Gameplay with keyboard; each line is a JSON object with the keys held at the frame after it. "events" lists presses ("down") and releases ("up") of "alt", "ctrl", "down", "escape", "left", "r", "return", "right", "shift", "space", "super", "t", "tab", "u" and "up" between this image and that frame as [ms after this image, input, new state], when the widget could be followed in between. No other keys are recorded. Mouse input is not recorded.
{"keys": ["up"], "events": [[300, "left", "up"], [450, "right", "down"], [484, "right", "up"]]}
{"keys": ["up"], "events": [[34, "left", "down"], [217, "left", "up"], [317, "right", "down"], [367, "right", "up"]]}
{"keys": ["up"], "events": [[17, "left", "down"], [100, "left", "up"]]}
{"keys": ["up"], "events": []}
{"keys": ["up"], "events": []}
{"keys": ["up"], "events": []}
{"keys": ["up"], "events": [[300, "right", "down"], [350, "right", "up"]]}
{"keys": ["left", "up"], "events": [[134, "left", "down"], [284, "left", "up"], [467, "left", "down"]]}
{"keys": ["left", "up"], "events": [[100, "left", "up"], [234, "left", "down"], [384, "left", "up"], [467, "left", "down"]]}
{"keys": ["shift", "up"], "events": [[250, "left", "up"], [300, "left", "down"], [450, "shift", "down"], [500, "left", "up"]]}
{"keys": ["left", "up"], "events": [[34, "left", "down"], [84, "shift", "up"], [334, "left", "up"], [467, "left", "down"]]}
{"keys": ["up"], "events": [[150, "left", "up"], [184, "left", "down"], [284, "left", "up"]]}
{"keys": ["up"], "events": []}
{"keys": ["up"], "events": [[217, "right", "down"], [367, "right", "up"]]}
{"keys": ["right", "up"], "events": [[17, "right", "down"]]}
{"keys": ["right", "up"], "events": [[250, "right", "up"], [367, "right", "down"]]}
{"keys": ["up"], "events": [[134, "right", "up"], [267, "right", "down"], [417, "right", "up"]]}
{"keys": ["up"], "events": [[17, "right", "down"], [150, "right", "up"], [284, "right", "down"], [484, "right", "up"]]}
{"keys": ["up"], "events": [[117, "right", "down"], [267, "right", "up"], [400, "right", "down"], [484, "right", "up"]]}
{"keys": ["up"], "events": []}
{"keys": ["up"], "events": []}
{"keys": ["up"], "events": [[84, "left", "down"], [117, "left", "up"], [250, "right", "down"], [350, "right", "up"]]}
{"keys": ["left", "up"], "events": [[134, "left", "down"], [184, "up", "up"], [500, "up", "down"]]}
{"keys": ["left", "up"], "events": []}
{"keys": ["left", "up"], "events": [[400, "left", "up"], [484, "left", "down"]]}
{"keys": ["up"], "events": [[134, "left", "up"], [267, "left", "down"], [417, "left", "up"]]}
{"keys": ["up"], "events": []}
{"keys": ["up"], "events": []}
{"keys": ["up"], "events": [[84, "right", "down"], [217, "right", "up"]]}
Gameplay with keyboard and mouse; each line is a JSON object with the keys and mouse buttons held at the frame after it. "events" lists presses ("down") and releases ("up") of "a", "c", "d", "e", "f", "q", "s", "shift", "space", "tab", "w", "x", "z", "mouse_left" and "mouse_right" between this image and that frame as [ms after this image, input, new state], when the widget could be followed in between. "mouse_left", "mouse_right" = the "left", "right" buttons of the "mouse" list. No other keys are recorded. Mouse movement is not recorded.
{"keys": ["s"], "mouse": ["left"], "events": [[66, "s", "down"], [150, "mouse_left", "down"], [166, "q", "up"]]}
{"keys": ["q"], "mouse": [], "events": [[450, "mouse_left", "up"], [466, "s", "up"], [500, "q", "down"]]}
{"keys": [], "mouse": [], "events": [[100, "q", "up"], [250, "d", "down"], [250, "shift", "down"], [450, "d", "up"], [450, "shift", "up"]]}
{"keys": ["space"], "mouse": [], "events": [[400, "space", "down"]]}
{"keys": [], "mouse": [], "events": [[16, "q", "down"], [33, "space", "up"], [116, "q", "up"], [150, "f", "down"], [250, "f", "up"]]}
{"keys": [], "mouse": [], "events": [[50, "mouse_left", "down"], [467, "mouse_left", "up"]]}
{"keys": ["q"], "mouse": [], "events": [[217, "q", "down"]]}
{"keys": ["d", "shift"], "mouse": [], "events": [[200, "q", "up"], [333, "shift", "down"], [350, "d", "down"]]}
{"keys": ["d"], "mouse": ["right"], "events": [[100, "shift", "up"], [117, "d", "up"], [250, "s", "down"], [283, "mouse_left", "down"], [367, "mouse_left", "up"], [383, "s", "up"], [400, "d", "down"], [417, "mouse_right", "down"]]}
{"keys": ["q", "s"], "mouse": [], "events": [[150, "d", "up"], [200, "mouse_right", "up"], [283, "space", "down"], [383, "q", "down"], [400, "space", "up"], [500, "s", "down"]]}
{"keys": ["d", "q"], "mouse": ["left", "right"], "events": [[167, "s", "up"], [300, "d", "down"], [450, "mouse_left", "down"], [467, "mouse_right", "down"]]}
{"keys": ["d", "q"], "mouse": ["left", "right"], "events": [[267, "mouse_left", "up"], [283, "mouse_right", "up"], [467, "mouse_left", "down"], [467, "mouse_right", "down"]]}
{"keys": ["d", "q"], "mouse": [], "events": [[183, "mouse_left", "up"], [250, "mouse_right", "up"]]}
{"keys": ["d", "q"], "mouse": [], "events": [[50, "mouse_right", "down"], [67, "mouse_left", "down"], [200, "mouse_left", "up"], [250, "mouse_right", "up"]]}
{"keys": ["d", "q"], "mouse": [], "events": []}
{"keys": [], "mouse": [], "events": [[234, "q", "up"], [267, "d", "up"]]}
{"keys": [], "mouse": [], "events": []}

- [Exercise aim] Write out again every entry above, exactly as given.

- [Answer section]
Gameplay with keyboard; each line is a JSON object with the keys held at the frame after it. "events" lists presses ("down") and releases ("up") of "alt", "ctrl", "down", "escape", "left", "r", "return", "right", "shift", "space", "super", "t", "tab", "u" and "up" between this image and that frame as [ms after this image, input, new state], when the widget could be followed in between. No other keys are recorded. Mouse input is not recorded.
{"keys": ["up"], "events": [[300, "left", "up"], [450, "right", "down"], [484, "right", "up"]]}
{"keys": ["up"], "events": [[34, "left", "down"], [217, "left", "up"], [317, "right", "down"], [367, "right", "up"]]}
{"keys": ["up"], "events": [[17, "left", "down"], [100, "left", "up"]]}
{"keys": ["up"], "events": []}
{"keys": ["up"], "events": []}
{"keys": ["up"], "events": []}
{"keys": ["up"], "events": [[300, "right", "down"], [350, "right", "up"]]}
{"keys": ["left", "up"], "events": [[134, "left", "down"], [284, "left", "up"], [467, "left", "down"]]}
{"keys": ["left", "up"], "events": [[100, "left", "up"], [234, "left", "down"], [384, "left", "up"], [467, "left", "down"]]}
{"keys": ["shift", "up"], "events": [[250, "left", "up"], [300, "left", "down"], [450, "shift", "down"], [500, "left", "up"]]}
{"keys": ["left", "up"], "events": [[34, "left", "down"], [84, "shift", "up"], [334, "left", "up"], [467, "left", "down"]]}
{"keys": ["up"], "events": [[150, "left", "up"], [184, "left", "down"], [284, "left", "up"]]}
{"keys": ["up"], "events": []}
{"keys": ["up"], "events": [[217, "right", "down"], [367, "right", "up"]]}
{"keys": ["right", "up"], "events": [[17, "right", "down"]]}
{"keys": ["right", "up"], "events": [[250, "right", "up"], [367, "right", "down"]]}
{"keys": ["up"], "events": [[134, "right", "up"], [267, "right", "down"], [417, "right", "up"]]}
{"keys": ["up"], "events": [[17, "right", "down"], [150, "right", "up"], [284, "right", "down"], [484, "right", "up"]]}
{"keys": ["up"], "events": [[117, "right", "down"], [267, "right", "up"], [400, "right", "down"], [484, "right", "up"]]}
{"keys": ["up"], "events": []}
{"keys": ["up"], "events": []}
{"keys": ["up"], "events": [[84, "left", "down"], [117, "left", "up"], [250, "right", "down"], [350, "right", "up"]]}
{"keys": ["left", "up"], "events": [[134, "left", "down"], [184, "up", "up"], [500, "up", "down"]]}
{"keys": ["left", "up"], "events": []}
{"keys": ["left", "up"], "events": [[400, "left", "up"], [484, "left", "down"]]}
{"keys": ["up"], "events": [[134, "left", "up"], [267, "left", "down"], [417, "left", "up"]]}
{"keys": ["up"], "events": []}
{"keys": ["up"], "events": []}
{"keys": ["up"], "events": [[84, "right", "down"], [217, "right", "up"]]}
Gameplay with keyboard and mouse; each line is a JSON object with the keys and mouse buttons held at the frame after it. "events" lists presses ("down") and releases ("up") of "a", "c", "d", "e", "f", "q", "s", "shift", "space", "tab", "w", "x", "z", "mouse_left" and "mouse_right" between this image and that frame as [ms after this image, input, new state], when the widget could be followed in between. "mouse_left", "mouse_right" = the "left", "right" buttons of the "mouse" list. No other keys are recorded. Mouse movement is not recorded.
{"keys": ["s"], "mouse": ["left"], "events": [[66, "s", "down"], [150, "mouse_left", "down"], [166, "q", "up"]]}
{"keys": ["q"], "mouse": [], "events": [[450, "mouse_left", "up"], [466, "s", "up"], [500, "q", "down"]]}
{"keys": [], "mouse": [], "events": [[100, "q", "up"], [250, "d", "down"], [250, "shift", "down"], [450, "d", "up"], [450, "shift", "up"]]}
{"keys": ["space"], "mouse": [], "events": [[400, "space", "down"]]}
{"keys": [], "mouse": [], "events": [[16, "q", "down"], [33, "space", "up"], [116, "q", "up"], [150, "f", "down"], [250, "f", "up"]]}
{"keys": [], "mouse": [], "events": [[50, "mouse_left", "down"], [467, "mouse_left", "up"]]}
{"keys": ["q"], "mouse": [], "events": [[217, "q", "down"]]}
{"keys": ["d", "shift"], "mouse": [], "events": [[200, "q", "up"], [333, "shift", "down"], [350, "d", "down"]]}
{"keys": ["d"], "mouse": ["right"], "events": [[100, "shift", "up"], [117, "d", "up"], [250, "s", "down"], [283, "mouse_left", "down"], [367, "mouse_left", "up"], [383, "s", "up"], [400, "d", "down"], [417, "mouse_right", "down"]]}
{"keys": ["q", "s"], "mouse": [], "events": [[150, "d", "up"], [200, "mouse_right", "up"], [283, "space", "down"], [383, "q", "down"], [400, "space", "up"], [500, "s", "down"]]}
{"keys": ["d", "q"], "mouse": ["left", "right"], "events": [[167, "s", "up"], [300, "d", "down"], [450, "mouse_left", "down"], [467, "mouse_right", "down"]]}
{"keys": ["d", "q"], "mouse": ["left", "right"], "events": [[267, "mouse_left", "up"], [283, "mouse_right", "up"], [467, "mouse_left", "down"], [467, "mouse_right", "down"]]}
{"keys": ["d", "q"], "mouse": [], "events": [[183, "mouse_left", "up"], [250, "mouse_right", "up"]]}
{"keys": ["d", "q"], "mouse": [], "events": [[50, "mouse_right", "down"], [67, "mouse_left", "down"], [200, "mouse_left", "up"], [250, "mouse_right", "up"]]}
{"keys": ["d", "q"], "mouse": [], "events": []}
{"keys": [], "mouse": [], "events": [[234, "q", "up"], [267, "d", "up"]]}
{"keys": [], "mouse": [], "events": []}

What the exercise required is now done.